**Instructions to follow**
What you return should be the full listing, word for word, without a single image.

**Supplied information**
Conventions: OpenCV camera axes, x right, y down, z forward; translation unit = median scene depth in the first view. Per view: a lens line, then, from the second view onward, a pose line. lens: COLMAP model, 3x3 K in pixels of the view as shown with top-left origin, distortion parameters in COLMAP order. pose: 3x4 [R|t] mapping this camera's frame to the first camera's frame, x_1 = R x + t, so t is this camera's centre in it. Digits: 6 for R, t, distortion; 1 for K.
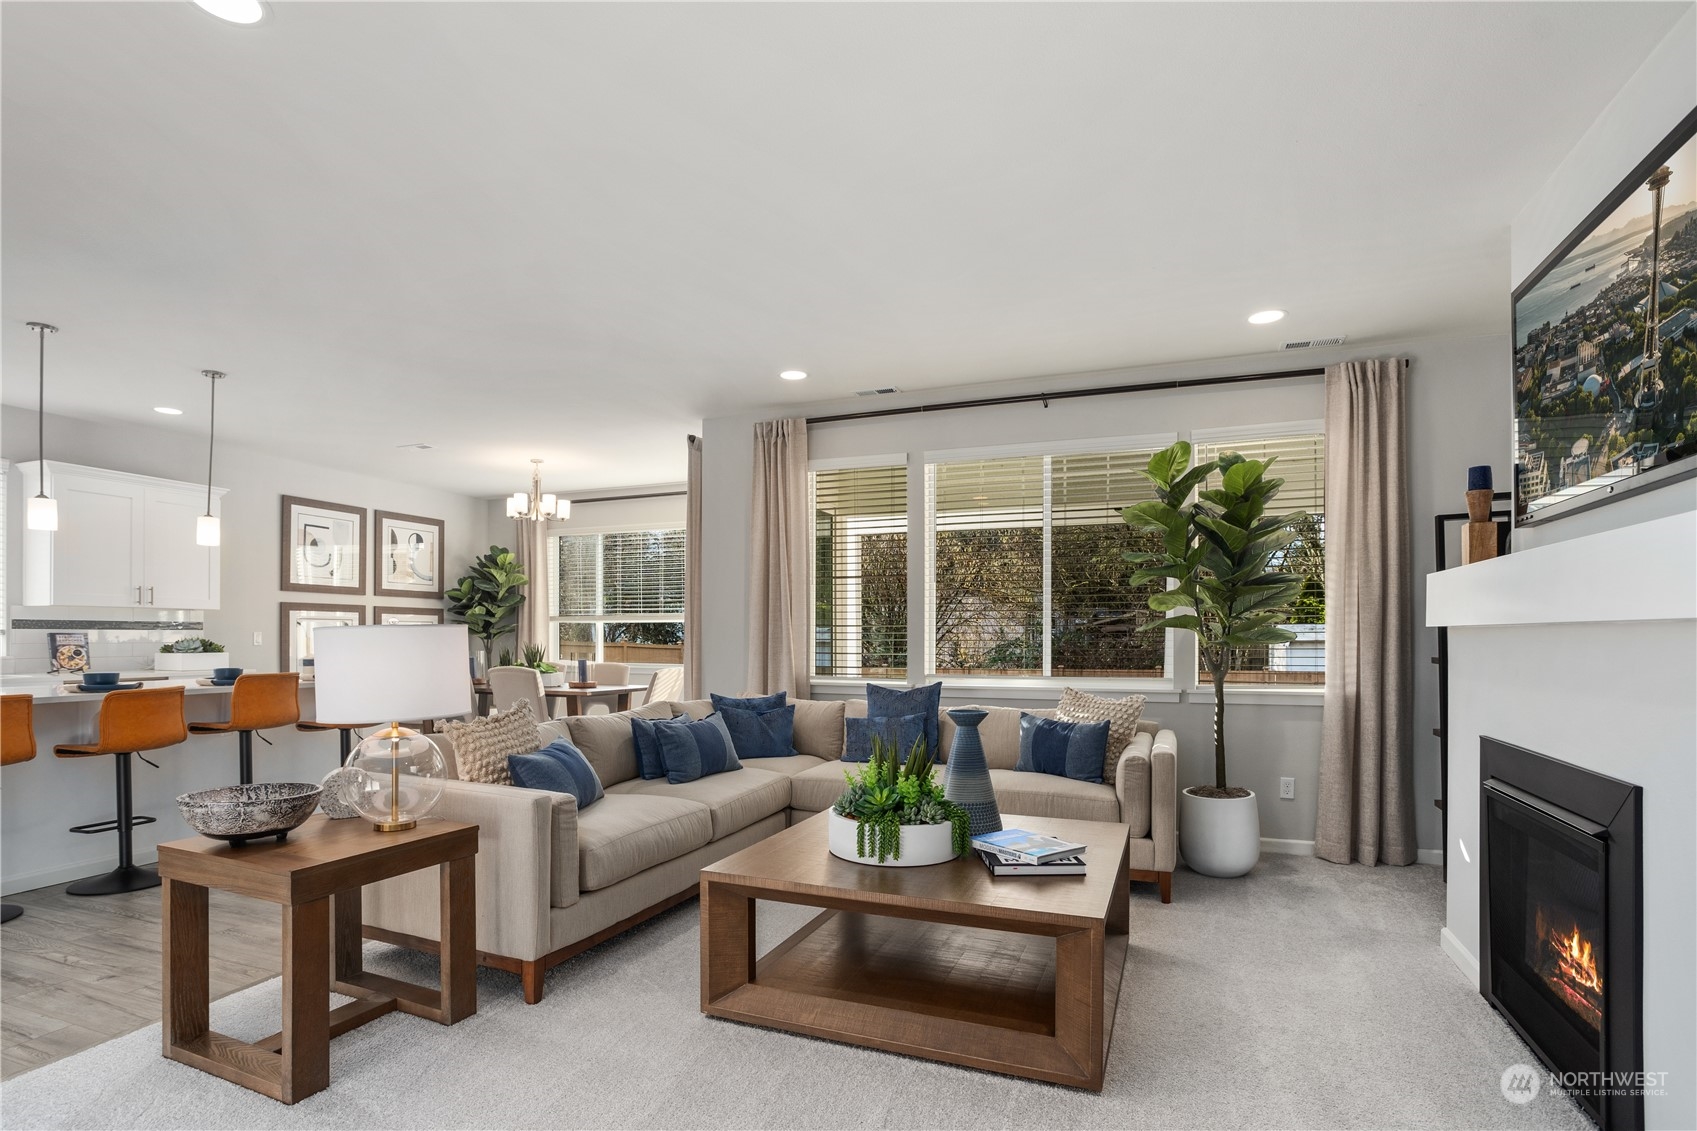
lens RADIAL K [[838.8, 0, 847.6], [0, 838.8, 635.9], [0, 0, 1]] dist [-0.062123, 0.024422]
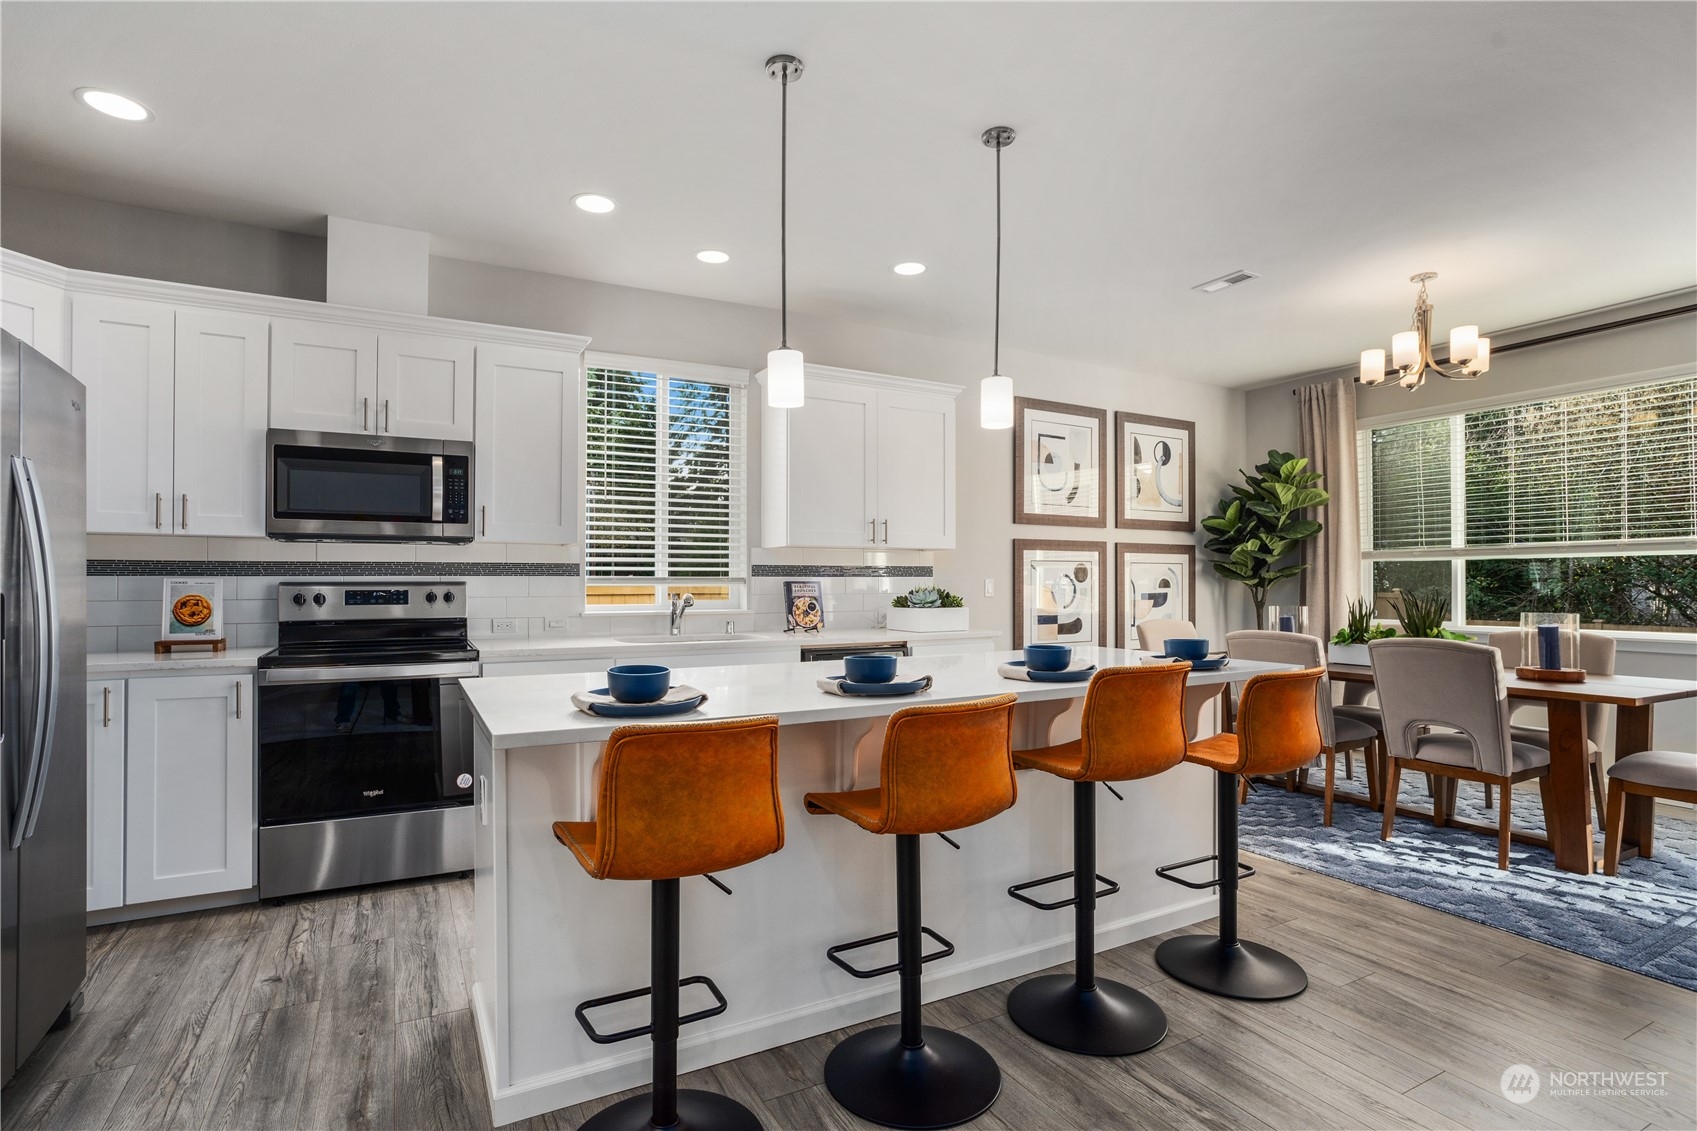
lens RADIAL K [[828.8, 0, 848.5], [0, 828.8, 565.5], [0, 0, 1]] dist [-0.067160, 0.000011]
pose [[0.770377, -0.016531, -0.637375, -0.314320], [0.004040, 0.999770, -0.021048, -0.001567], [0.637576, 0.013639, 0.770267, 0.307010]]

**Answer to this task**
Conventions: OpenCV camera axes, x right, y down, z forward; translation unit = median scene depth in the first view. Per view: a lens line, then, from the second view onward, a pose line. lens: COLMAP model, 3x3 K in pixels of the view as shown with top-left origin, distortion parameters in COLMAP order. pose: 3x4 [R|t] mapping this camera's frame to the first camera's frame, x_1 = R x + t, so t is this camera's centre in it. Digits: 6 for R, t, distortion; 1 for K.
lens RADIAL K [[838.8, 0, 847.6], [0, 838.8, 635.9], [0, 0, 1]] dist [-0.062123, 0.024422]
lens RADIAL K [[828.8, 0, 848.5], [0, 828.8, 565.5], [0, 0, 1]] dist [-0.067160, 0.000011]
pose [[0.770377, -0.016531, -0.637375, -0.314320], [0.004040, 0.999770, -0.021048, -0.001567], [0.637576, 0.013639, 0.770267, 0.307010]]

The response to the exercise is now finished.